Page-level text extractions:
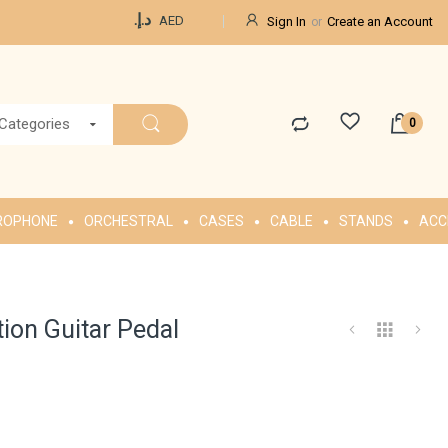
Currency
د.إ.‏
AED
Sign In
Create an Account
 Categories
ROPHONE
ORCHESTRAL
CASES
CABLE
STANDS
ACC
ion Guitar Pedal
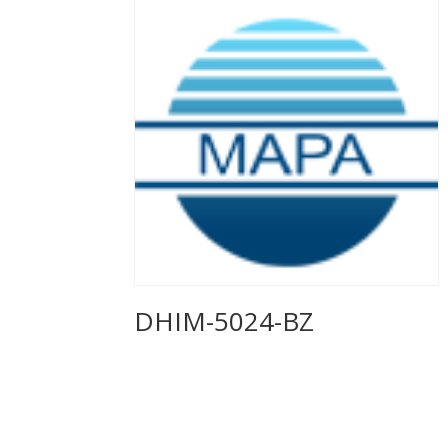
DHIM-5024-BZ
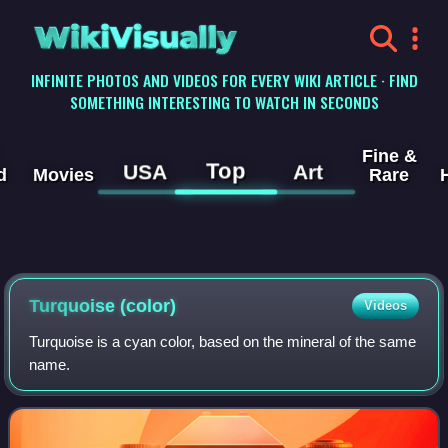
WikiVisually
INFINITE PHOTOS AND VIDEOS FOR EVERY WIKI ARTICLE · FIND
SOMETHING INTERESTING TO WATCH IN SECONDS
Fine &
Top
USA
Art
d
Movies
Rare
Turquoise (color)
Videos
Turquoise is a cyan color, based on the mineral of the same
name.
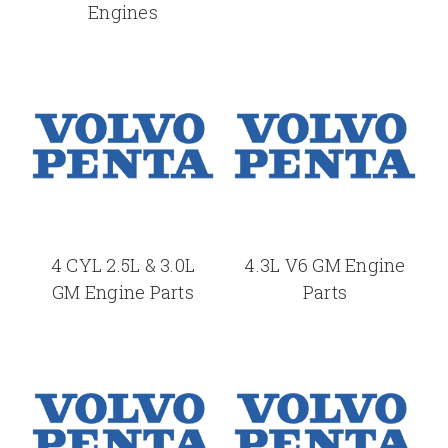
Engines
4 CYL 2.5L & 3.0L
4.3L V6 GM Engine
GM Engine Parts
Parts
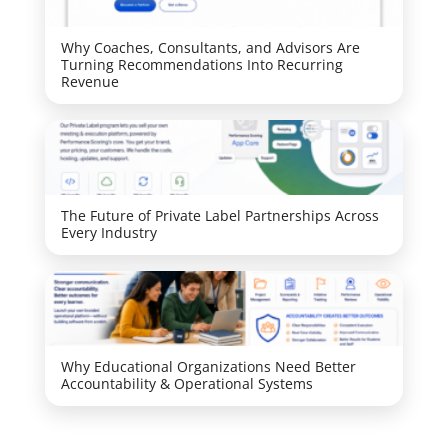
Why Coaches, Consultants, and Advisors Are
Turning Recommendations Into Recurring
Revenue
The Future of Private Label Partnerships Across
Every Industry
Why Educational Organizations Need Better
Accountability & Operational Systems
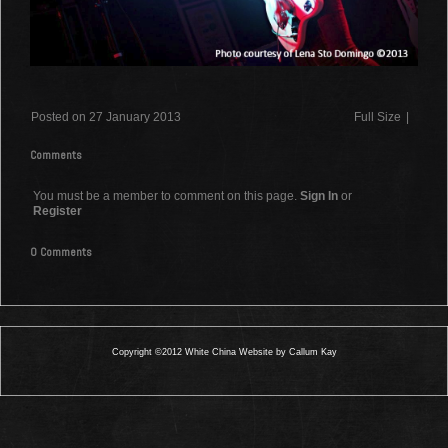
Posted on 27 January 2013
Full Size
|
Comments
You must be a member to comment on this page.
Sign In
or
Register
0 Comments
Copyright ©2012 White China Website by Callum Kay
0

PROBLEM REQUIREMENTS: This exercise asks for the data above to be given again exactly, without pictures.

FINISHED TASK:
Currency
د.إ.‏
AED
Sign In
Create an Account
 Categories
ROPHONE
ORCHESTRAL
CASES
CABLE
STANDS
ACC
ion Guitar Pedal
DHIM-5024-BZ
WikiVisually
INFINITE PHOTOS AND VIDEOS FOR EVERY WIKI ARTICLE · FIND
SOMETHING INTERESTING TO WATCH IN SECONDS
Fine &
Top
USA
Art
d
Movies
Rare
Turquoise (color)
Videos
Turquoise is a cyan color, based on the mineral of the same
name.
Engines
4 CYL 2.5L & 3.0L
4.3L V6 GM Engine
GM Engine Parts
Parts
Why Coaches, Consultants, and Advisors Are
Turning Recommendations Into Recurring
Revenue
The Future of Private Label Partnerships Across
Every Industry
Why Educational Organizations Need Better
Accountability & Operational Systems
Posted on 27 January 2013
Full Size
|
Comments
You must be a member to comment on this page.
Sign In
or
Register
0 Comments
Copyright ©2012 White China Website by Callum Kay
0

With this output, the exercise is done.